Dataset excerpts

══════════

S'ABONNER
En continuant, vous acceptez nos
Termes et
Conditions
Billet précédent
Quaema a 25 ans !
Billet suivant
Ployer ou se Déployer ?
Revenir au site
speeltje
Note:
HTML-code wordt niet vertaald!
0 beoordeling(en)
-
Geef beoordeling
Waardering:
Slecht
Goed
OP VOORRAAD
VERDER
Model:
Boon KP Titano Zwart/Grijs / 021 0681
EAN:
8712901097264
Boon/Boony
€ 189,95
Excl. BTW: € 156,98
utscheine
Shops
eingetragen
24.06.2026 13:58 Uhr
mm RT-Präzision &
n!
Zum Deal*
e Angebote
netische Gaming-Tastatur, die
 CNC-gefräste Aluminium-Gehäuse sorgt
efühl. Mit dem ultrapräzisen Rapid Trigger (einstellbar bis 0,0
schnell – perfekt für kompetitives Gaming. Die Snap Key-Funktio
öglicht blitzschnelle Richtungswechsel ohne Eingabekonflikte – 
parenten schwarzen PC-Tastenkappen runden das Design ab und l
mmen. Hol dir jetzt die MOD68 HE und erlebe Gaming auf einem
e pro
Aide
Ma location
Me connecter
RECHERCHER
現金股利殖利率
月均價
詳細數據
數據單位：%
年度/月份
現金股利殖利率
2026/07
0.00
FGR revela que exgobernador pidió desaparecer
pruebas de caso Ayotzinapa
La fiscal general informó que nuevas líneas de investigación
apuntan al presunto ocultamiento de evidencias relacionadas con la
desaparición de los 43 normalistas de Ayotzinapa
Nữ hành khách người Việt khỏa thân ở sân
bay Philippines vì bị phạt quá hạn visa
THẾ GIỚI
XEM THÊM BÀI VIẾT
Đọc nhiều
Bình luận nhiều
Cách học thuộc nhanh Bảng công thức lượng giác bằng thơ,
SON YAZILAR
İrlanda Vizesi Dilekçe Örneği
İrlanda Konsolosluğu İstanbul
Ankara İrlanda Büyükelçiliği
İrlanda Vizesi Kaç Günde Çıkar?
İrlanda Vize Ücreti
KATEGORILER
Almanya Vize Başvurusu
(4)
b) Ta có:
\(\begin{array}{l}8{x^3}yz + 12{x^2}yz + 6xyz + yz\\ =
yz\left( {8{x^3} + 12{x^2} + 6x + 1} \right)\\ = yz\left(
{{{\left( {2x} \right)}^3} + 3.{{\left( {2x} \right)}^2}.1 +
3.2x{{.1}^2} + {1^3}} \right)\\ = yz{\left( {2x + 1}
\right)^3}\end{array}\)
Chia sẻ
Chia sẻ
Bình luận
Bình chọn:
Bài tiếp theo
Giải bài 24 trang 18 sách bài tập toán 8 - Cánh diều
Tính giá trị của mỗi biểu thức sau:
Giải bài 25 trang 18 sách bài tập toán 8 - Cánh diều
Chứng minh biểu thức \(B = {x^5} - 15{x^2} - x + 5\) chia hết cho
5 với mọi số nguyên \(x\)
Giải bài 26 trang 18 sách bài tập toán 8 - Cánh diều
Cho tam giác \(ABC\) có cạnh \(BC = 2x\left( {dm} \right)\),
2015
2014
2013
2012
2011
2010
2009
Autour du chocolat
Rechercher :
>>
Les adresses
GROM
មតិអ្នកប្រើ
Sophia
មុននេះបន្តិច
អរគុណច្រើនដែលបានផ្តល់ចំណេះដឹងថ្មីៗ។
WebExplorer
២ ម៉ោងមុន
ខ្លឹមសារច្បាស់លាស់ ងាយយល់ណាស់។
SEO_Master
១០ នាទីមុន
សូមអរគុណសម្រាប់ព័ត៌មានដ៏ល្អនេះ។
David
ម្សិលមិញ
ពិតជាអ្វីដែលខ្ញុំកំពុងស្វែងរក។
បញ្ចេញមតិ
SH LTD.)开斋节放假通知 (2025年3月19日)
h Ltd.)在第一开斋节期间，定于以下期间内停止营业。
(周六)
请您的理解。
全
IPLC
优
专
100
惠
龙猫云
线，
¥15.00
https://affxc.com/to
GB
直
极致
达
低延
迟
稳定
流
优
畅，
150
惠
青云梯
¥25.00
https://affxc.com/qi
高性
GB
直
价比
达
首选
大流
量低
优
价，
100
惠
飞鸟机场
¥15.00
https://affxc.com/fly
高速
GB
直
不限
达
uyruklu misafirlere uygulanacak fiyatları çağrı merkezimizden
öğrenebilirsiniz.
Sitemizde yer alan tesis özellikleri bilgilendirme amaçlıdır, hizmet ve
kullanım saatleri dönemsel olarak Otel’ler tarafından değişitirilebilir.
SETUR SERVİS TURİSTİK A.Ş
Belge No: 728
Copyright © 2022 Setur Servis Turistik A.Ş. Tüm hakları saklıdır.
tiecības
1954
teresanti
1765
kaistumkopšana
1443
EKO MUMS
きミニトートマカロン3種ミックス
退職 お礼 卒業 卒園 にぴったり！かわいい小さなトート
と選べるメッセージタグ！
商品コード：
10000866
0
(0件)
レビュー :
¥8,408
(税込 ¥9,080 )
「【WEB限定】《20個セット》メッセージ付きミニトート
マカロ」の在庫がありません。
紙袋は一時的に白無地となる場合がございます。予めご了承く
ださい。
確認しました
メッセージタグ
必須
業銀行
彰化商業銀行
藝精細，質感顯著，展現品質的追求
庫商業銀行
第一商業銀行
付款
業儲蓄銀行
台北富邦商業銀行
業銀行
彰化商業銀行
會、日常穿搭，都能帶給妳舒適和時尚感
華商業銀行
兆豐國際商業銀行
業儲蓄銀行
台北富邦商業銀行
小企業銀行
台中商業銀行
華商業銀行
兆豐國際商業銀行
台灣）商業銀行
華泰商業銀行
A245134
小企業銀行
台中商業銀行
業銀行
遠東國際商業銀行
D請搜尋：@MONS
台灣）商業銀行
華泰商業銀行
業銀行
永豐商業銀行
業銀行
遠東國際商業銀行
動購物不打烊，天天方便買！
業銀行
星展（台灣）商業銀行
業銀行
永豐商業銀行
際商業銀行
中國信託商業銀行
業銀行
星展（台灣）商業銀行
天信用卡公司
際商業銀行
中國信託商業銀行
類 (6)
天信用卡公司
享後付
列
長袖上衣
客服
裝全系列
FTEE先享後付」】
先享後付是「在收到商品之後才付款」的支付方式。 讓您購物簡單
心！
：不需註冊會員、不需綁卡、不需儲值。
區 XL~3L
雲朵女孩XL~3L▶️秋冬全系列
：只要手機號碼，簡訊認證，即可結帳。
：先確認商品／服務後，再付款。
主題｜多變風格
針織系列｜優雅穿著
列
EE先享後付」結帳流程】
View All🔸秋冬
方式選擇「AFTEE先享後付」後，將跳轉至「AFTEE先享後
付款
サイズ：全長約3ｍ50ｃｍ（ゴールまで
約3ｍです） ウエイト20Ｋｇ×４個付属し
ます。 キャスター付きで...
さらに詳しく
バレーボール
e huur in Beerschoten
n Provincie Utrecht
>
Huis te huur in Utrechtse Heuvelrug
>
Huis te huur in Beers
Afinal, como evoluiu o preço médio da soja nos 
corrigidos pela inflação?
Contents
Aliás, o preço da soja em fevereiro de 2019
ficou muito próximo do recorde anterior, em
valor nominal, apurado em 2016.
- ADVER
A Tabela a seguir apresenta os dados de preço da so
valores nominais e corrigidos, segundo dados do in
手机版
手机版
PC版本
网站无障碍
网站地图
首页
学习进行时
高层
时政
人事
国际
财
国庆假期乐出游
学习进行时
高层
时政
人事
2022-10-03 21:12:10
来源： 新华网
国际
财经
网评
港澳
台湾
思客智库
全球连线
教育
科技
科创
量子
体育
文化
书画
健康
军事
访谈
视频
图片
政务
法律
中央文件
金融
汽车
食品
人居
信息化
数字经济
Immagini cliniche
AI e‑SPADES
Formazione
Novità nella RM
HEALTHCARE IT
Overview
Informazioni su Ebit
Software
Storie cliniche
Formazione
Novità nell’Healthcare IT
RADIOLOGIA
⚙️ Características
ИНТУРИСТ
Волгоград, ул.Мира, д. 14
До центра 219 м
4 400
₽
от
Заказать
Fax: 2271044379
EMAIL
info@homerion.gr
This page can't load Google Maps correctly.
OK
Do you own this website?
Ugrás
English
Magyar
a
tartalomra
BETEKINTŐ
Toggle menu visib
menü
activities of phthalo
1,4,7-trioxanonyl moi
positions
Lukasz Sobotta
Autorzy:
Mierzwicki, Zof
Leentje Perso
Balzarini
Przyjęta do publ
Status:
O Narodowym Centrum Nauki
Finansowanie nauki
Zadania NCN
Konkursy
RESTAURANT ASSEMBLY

══════════

What is expected
Put the material from its beginning through the line containing "netische Gaming-Tastatur, die" into a Markdown table with the columns Row and Line, numbering each line and omitting any blank lines.

Result of the exercise
| Row | Line |
|---|---|
| 1 | S'ABONNER |
| 2 | En continuant, vous acceptez nos |
| 3 | Termes et |
| 4 | Conditions |
| 5 | Billet précédent |
| 6 | Quaema a 25 ans ! |
| 7 | Billet suivant |
| 8 | Ployer ou se Déployer ? |
| 9 | Revenir au site |
| 10 | speeltje |
| 11 | Note: |
| 12 | HTML-code wordt niet vertaald! |
| 13 | 0 beoordeling(en) |
| 14 | - |
| 15 | Geef beoordeling |
| 16 | Waardering: |
| 17 | Slecht |
| 18 | Goed |
| 19 | OP VOORRAAD |
| 20 | VERDER |
| 21 | Model: |
| 22 | Boon KP Titano Zwart/Grijs / 021 0681 |
| 23 | EAN: |
| 24 | 8712901097264 |
| 25 | Boon/Boony |
| 26 | € 189,95 |
| 27 | Excl. BTW: € 156,98 |
| 28 | utscheine |
| 29 | Shops |
| 30 | eingetragen |
| 31 | 24.06.2026 13:58 Uhr |
| 32 | mm RT-Präzision & |
| 33 | n! |
| 34 | Zum Deal* |
| 35 | e Angebote |
| 36 | netische Gaming-Tastatur, die |